• **What the task asks**
Repeat word for word, please, only the lines from the one that includes "VisorTech TSZ-300 Zahlencode ändern" through the final line of the data.

• **Page images and extracted text**
____
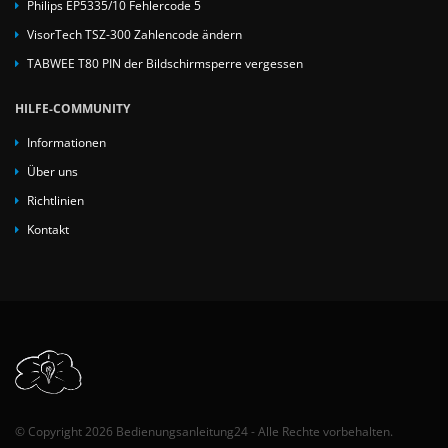
Philips EP5335/10 Fehlercode 5
VisorTech TSZ-300 Zahlencode ändern
TABWEE T80 PIN der Bildschirmsperre vergessen
HILFE-COMMUNITY
Informationen
Über uns
Richtlinien
Kontakt
© Copyright 2026 Bedienungsanleitung24 - Alle Rechte vorbehalten.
____
• **Exercise output**
VisorTech TSZ-300 Zahlencode ändern
TABWEE T80 PIN der Bildschirmsperre vergessen
HILFE-COMMUNITY
Informationen
Über uns
Richtlinien
Kontakt
© Copyright 2026 Bedienungsanleitung24 - Alle Rechte vorbehalten.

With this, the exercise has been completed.